Risk-based Monitoring: Using AI and Machine Learning to Find Systematic Bias in Clinical Data
Risk-based Monitoring (RBM) is a multifaceted approach to identifying, assessing, monitoring, and mitigating risks that could compromise the quality or safety of a clinical study. Combined with the widespread adoption of artificial intelligence (AI) and machine learning (ML), new approaches to Risk-based Monitoring may be essential for enhanced quality and efficiency as the landscape of clinical trials evolves.
Growth in the clinical trials landscape is expected to eclipse USD 78 billion by 2030, according to a recent report.
In a new paper titled “Risk-based Monitoring Using AI/ML Detection of Systematic Bias in Clinical Data” presented at the PHUSE/FDA Innovation Challenge at the PHUSE US Connect 2024 conference, authors Kostiantyn Drach (University of Barcelona/Intego Group, Barcelona, Spain) and Sergey Glushakov (Intego Group, Maitland, Florida USA) spearhead a new approach to utilizing AI/ML techniques, including graph-based machine learning algorithms, to find systematic bias in clinical data.
Risk-based Monitoring is essential
Encouraged by global health authorities like the US Food and Drug Administration (FDA), pharmaceutical companies are urged to develop monitoring plans that prioritize a Risk-based Monitoring approach. The goal is to safeguard data quality and processes critical to human subject protection and clinical trial integrity.
Centralized monitoring stands out as a key component of Risk-based Monitoring, offering many advantages over traditional on-site monitoring methods. With centralized monitoring techniques, sponsors of clinical trials can use AI/ML in Risk-based Monitoring to significantly:
- reduce human error with less manual work
- lower costs by focusing on sites where problems are likely to exist, and
- enhance data analysis and cross-site comparison capabilities.

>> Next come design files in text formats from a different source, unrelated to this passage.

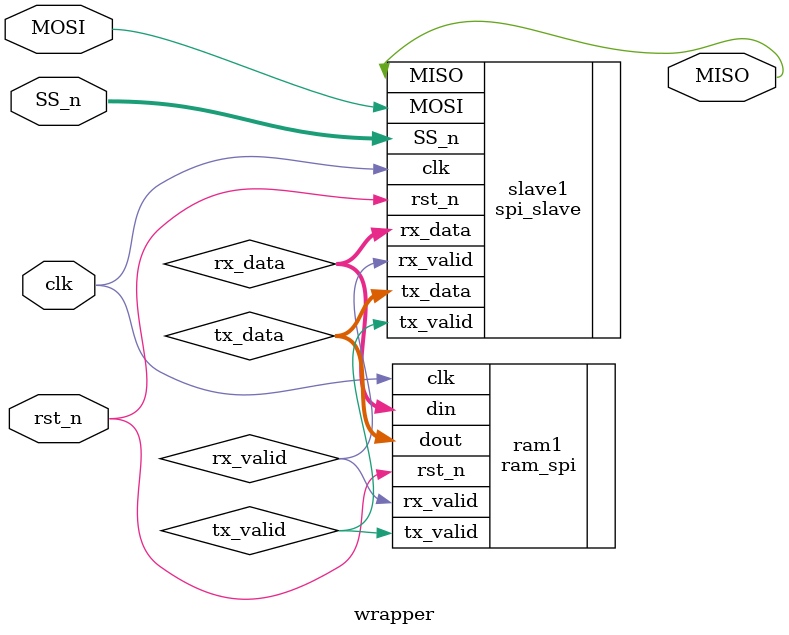
<source format=v>
module wrapper (
    input MOSI,
    input [1:0] SS_n,
    input clk,rst_n,
    output MISO
);
wire [9:0] rx_data;
wire rx_valid;
wire [7:0] tx_data;
wire tx_valid;


ram_spi#(.adder_width(8),.data_width(8)) ram1(
.din(rx_data),
.rx_valid(rx_valid),
.dout(tx_data),
.tx_valid(tx_valid),
.clk(clk),
.rst_n(rst_n)
);



spi_slave slave1(
.rx_data(rx_data),
.rx_valid(rx_valid),
.tx_data(tx_data),
.tx_valid(tx_valid),
.clk(clk),
.rst_n(rst_n),
.MOSI(MOSI),
.SS_n(SS_n),
.MISO(MISO)
);
    
endmodule
</source>
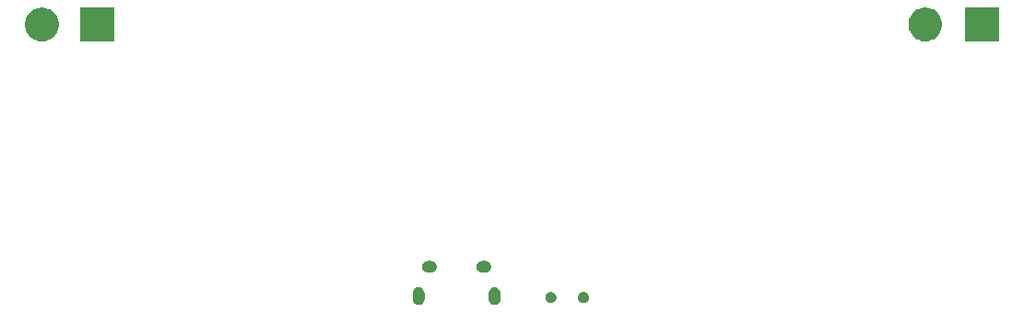
<source format=gbs>
G04 #@! TF.GenerationSoftware,KiCad,Pcbnew,(5.0.2-5-10.14)*
G04 #@! TF.CreationDate,2019-03-11T19:31:18-04:00*
G04 #@! TF.ProjectId,glowtie,676c6f77-7469-4652-9e6b-696361645f70,rev?*
G04 #@! TF.SameCoordinates,Original*
G04 #@! TF.FileFunction,Soldermask,Bot*
G04 #@! TF.FilePolarity,Negative*
%FSLAX46Y46*%
G04 Gerber Fmt 4.6, Leading zero omitted, Abs format (unit mm)*
G04 Created by KiCad (PCBNEW (5.0.2-5-10.14)) date Monday, March 11, 2019 at 07:31:18 PM*
%MOMM*%
%LPD*%
G01*
G04 APERTURE LIST*
%ADD10C,0.100000*%
G04 APERTURE END LIST*
D10*
G36*
X67727818Y-51459958D02*
X67831493Y-51491407D01*
X67927042Y-51542479D01*
X68010791Y-51611210D01*
X68079521Y-51694957D01*
X68130593Y-51790506D01*
X68162042Y-51894181D01*
X68170000Y-51974980D01*
X68170000Y-52579020D01*
X68162042Y-52659819D01*
X68130593Y-52763494D01*
X68079521Y-52859043D01*
X68010791Y-52942791D01*
X67927043Y-53011521D01*
X67831494Y-53062593D01*
X67727819Y-53094042D01*
X67620000Y-53104661D01*
X67512182Y-53094042D01*
X67408507Y-53062593D01*
X67312958Y-53011521D01*
X67229210Y-52942791D01*
X67160480Y-52859043D01*
X67109407Y-52763494D01*
X67077958Y-52659819D01*
X67070000Y-52579020D01*
X67070000Y-51974981D01*
X67077958Y-51894182D01*
X67109407Y-51790507D01*
X67160479Y-51694958D01*
X67229210Y-51611209D01*
X67312957Y-51542479D01*
X67408506Y-51491407D01*
X67512181Y-51459958D01*
X67620000Y-51449339D01*
X67727818Y-51459958D01*
X67727818Y-51459958D01*
G37*
G36*
X74727818Y-51459958D02*
X74831493Y-51491407D01*
X74927042Y-51542479D01*
X75010791Y-51611210D01*
X75079521Y-51694957D01*
X75130593Y-51790506D01*
X75162042Y-51894181D01*
X75170000Y-51974980D01*
X75170000Y-52579020D01*
X75162042Y-52659819D01*
X75130593Y-52763494D01*
X75079521Y-52859043D01*
X75010791Y-52942791D01*
X74927043Y-53011521D01*
X74831494Y-53062593D01*
X74727819Y-53094042D01*
X74620000Y-53104661D01*
X74512182Y-53094042D01*
X74408507Y-53062593D01*
X74312958Y-53011521D01*
X74229210Y-52942791D01*
X74160480Y-52859043D01*
X74109407Y-52763494D01*
X74077958Y-52659819D01*
X74070000Y-52579020D01*
X74070000Y-51974981D01*
X74077958Y-51894182D01*
X74109407Y-51790507D01*
X74160479Y-51694958D01*
X74229210Y-51611209D01*
X74312957Y-51542479D01*
X74408506Y-51491407D01*
X74512181Y-51459958D01*
X74620000Y-51449339D01*
X74727818Y-51459958D01*
X74727818Y-51459958D01*
G37*
G36*
X82925843Y-51919214D02*
X82925846Y-51919215D01*
X82925845Y-51919215D01*
X83016839Y-51956906D01*
X83071311Y-51993303D01*
X83098733Y-52011626D01*
X83168374Y-52081267D01*
X83168375Y-52081269D01*
X83223094Y-52163161D01*
X83223094Y-52163162D01*
X83260786Y-52254157D01*
X83280000Y-52350753D01*
X83280000Y-52449247D01*
X83260786Y-52545843D01*
X83260785Y-52545845D01*
X83223094Y-52636839D01*
X83207739Y-52659819D01*
X83168374Y-52718733D01*
X83098733Y-52788374D01*
X83071311Y-52806697D01*
X83016839Y-52843094D01*
X82952495Y-52869746D01*
X82925843Y-52880786D01*
X82829247Y-52900000D01*
X82730753Y-52900000D01*
X82634157Y-52880786D01*
X82607505Y-52869746D01*
X82543161Y-52843094D01*
X82488689Y-52806697D01*
X82461267Y-52788374D01*
X82391626Y-52718733D01*
X82352261Y-52659819D01*
X82336906Y-52636839D01*
X82299215Y-52545845D01*
X82299214Y-52545843D01*
X82280000Y-52449247D01*
X82280000Y-52350753D01*
X82299214Y-52254157D01*
X82336906Y-52163162D01*
X82336906Y-52163161D01*
X82391625Y-52081269D01*
X82391626Y-52081267D01*
X82461267Y-52011626D01*
X82488689Y-51993303D01*
X82543161Y-51956906D01*
X82634155Y-51919215D01*
X82634154Y-51919215D01*
X82634157Y-51919214D01*
X82730753Y-51900000D01*
X82829247Y-51900000D01*
X82925843Y-51919214D01*
X82925843Y-51919214D01*
G37*
G36*
X79925843Y-51919214D02*
X79925846Y-51919215D01*
X79925845Y-51919215D01*
X80016839Y-51956906D01*
X80071311Y-51993303D01*
X80098733Y-52011626D01*
X80168374Y-52081267D01*
X80168375Y-52081269D01*
X80223094Y-52163161D01*
X80223094Y-52163162D01*
X80260786Y-52254157D01*
X80280000Y-52350753D01*
X80280000Y-52449247D01*
X80260786Y-52545843D01*
X80260785Y-52545845D01*
X80223094Y-52636839D01*
X80207739Y-52659819D01*
X80168374Y-52718733D01*
X80098733Y-52788374D01*
X80071311Y-52806697D01*
X80016839Y-52843094D01*
X79952495Y-52869746D01*
X79925843Y-52880786D01*
X79829247Y-52900000D01*
X79730753Y-52900000D01*
X79634157Y-52880786D01*
X79607505Y-52869746D01*
X79543161Y-52843094D01*
X79488689Y-52806697D01*
X79461267Y-52788374D01*
X79391626Y-52718733D01*
X79352261Y-52659819D01*
X79336906Y-52636839D01*
X79299215Y-52545845D01*
X79299214Y-52545843D01*
X79280000Y-52449247D01*
X79280000Y-52350753D01*
X79299214Y-52254157D01*
X79336906Y-52163162D01*
X79336906Y-52163161D01*
X79391625Y-52081269D01*
X79391626Y-52081267D01*
X79461267Y-52011626D01*
X79488689Y-51993303D01*
X79543161Y-51956906D01*
X79634155Y-51919215D01*
X79634154Y-51919215D01*
X79634157Y-51919214D01*
X79730753Y-51900000D01*
X79829247Y-51900000D01*
X79925843Y-51919214D01*
X79925843Y-51919214D01*
G37*
G36*
X73872918Y-49059596D02*
X73971881Y-49089616D01*
X74063086Y-49138367D01*
X74143028Y-49203972D01*
X74208633Y-49283914D01*
X74257384Y-49375119D01*
X74287404Y-49474082D01*
X74297540Y-49577000D01*
X74287404Y-49679918D01*
X74257384Y-49778881D01*
X74208633Y-49870086D01*
X74143028Y-49950028D01*
X74063086Y-50015633D01*
X73971881Y-50064384D01*
X73872918Y-50094404D01*
X73795792Y-50102000D01*
X73444208Y-50102000D01*
X73367082Y-50094404D01*
X73268119Y-50064384D01*
X73176914Y-50015633D01*
X73096972Y-49950028D01*
X73031367Y-49870086D01*
X72982616Y-49778881D01*
X72952596Y-49679918D01*
X72942460Y-49577000D01*
X72952596Y-49474082D01*
X72982616Y-49375119D01*
X73031367Y-49283914D01*
X73096972Y-49203972D01*
X73176914Y-49138367D01*
X73268119Y-49089616D01*
X73367082Y-49059596D01*
X73444208Y-49052000D01*
X73795792Y-49052000D01*
X73872918Y-49059596D01*
X73872918Y-49059596D01*
G37*
G36*
X68872918Y-49059596D02*
X68971881Y-49089616D01*
X69063086Y-49138367D01*
X69143028Y-49203972D01*
X69208633Y-49283914D01*
X69257384Y-49375119D01*
X69287404Y-49474082D01*
X69297540Y-49577000D01*
X69287404Y-49679918D01*
X69257384Y-49778881D01*
X69208633Y-49870086D01*
X69143028Y-49950028D01*
X69063086Y-50015633D01*
X68971881Y-50064384D01*
X68872918Y-50094404D01*
X68795792Y-50102000D01*
X68444208Y-50102000D01*
X68367082Y-50094404D01*
X68268119Y-50064384D01*
X68176914Y-50015633D01*
X68096972Y-49950028D01*
X68031367Y-49870086D01*
X67982616Y-49778881D01*
X67952596Y-49679918D01*
X67942460Y-49577000D01*
X67952596Y-49474082D01*
X67982616Y-49375119D01*
X68031367Y-49283914D01*
X68096972Y-49203972D01*
X68176914Y-49138367D01*
X68268119Y-49089616D01*
X68367082Y-49059596D01*
X68444208Y-49052000D01*
X68795792Y-49052000D01*
X68872918Y-49059596D01*
X68872918Y-49059596D01*
G37*
G36*
X120930000Y-28855000D02*
X117830000Y-28855000D01*
X117830000Y-25755000D01*
X120930000Y-25755000D01*
X120930000Y-28855000D01*
X120930000Y-28855000D01*
G37*
G36*
X114475390Y-25784782D02*
X114625118Y-25814565D01*
X114766159Y-25872987D01*
X114907201Y-25931408D01*
X115161069Y-26101037D01*
X115376963Y-26316931D01*
X115546592Y-26570799D01*
X115663435Y-26852883D01*
X115723000Y-27152337D01*
X115723000Y-27457663D01*
X115663435Y-27757117D01*
X115546592Y-28039201D01*
X115376963Y-28293069D01*
X115161069Y-28508963D01*
X114907201Y-28678592D01*
X114766159Y-28737013D01*
X114625118Y-28795435D01*
X114475390Y-28825217D01*
X114325663Y-28855000D01*
X114020337Y-28855000D01*
X113870610Y-28825217D01*
X113720882Y-28795435D01*
X113579841Y-28737013D01*
X113438799Y-28678592D01*
X113184931Y-28508963D01*
X112969037Y-28293069D01*
X112799408Y-28039201D01*
X112682565Y-27757117D01*
X112623000Y-27457663D01*
X112623000Y-27152337D01*
X112682565Y-26852883D01*
X112799408Y-26570799D01*
X112969037Y-26316931D01*
X113184931Y-26101037D01*
X113438799Y-25931408D01*
X113579841Y-25872987D01*
X113720882Y-25814565D01*
X113870610Y-25784782D01*
X114020337Y-25755000D01*
X114325663Y-25755000D01*
X114475390Y-25784782D01*
X114475390Y-25784782D01*
G37*
G36*
X39650000Y-28855000D02*
X36550000Y-28855000D01*
X36550000Y-25755000D01*
X39650000Y-25755000D01*
X39650000Y-28855000D01*
X39650000Y-28855000D01*
G37*
G36*
X33322390Y-25784782D02*
X33472118Y-25814565D01*
X33613159Y-25872987D01*
X33754201Y-25931408D01*
X34008069Y-26101037D01*
X34223963Y-26316931D01*
X34393592Y-26570799D01*
X34510435Y-26852883D01*
X34570000Y-27152337D01*
X34570000Y-27457663D01*
X34510435Y-27757117D01*
X34393592Y-28039201D01*
X34223963Y-28293069D01*
X34008069Y-28508963D01*
X33754201Y-28678592D01*
X33613159Y-28737013D01*
X33472118Y-28795435D01*
X33322390Y-28825217D01*
X33172663Y-28855000D01*
X32867337Y-28855000D01*
X32717610Y-28825217D01*
X32567882Y-28795435D01*
X32426841Y-28737013D01*
X32285799Y-28678592D01*
X32031931Y-28508963D01*
X31816037Y-28293069D01*
X31646408Y-28039201D01*
X31529565Y-27757117D01*
X31470000Y-27457663D01*
X31470000Y-27152337D01*
X31529565Y-26852883D01*
X31646408Y-26570799D01*
X31816037Y-26316931D01*
X32031931Y-26101037D01*
X32285799Y-25931408D01*
X32426841Y-25872987D01*
X32567882Y-25814565D01*
X32717610Y-25784782D01*
X32867337Y-25755000D01*
X33172663Y-25755000D01*
X33322390Y-25784782D01*
X33322390Y-25784782D01*
G37*
M02*

</source>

Additionally, this approach enables the identification of potentially fraudulent, inaccurate, or biased data.
Overcoming challenges with topological data analysis (TDA)
Even with detailed guidance provided by the FDA, executing Risk-based Monitoring plans tailored to specific clinical trials remains a challenge for some pharmaceutical companies and other clinical trial sponsors.
To help overcome this, Drach and Glushakov propose innovative solutions grounded in topological data analysis (TDA) and AI/ML techniques in the paper. The goal is to supplement traditional statistical by-site data processing, identify key risk indicators (KRIs), and pinpoint problematic sites, thereby facilitating targeted on-site investigations.
To demonstrate the efficacy of these solutions, Drach and Glushakov utilized a publicly-available National Institute on Drug Abuse (NIDA) dataset, investigating the effectiveness of the buprenorphine/naloxone combination tablet in treating patients with opiate dependence.
By leveraging various domains such as general health, vital signs, and psychological health, the researchers conducted two experiments to validate the proposed Risk-based Monitoring methodologies.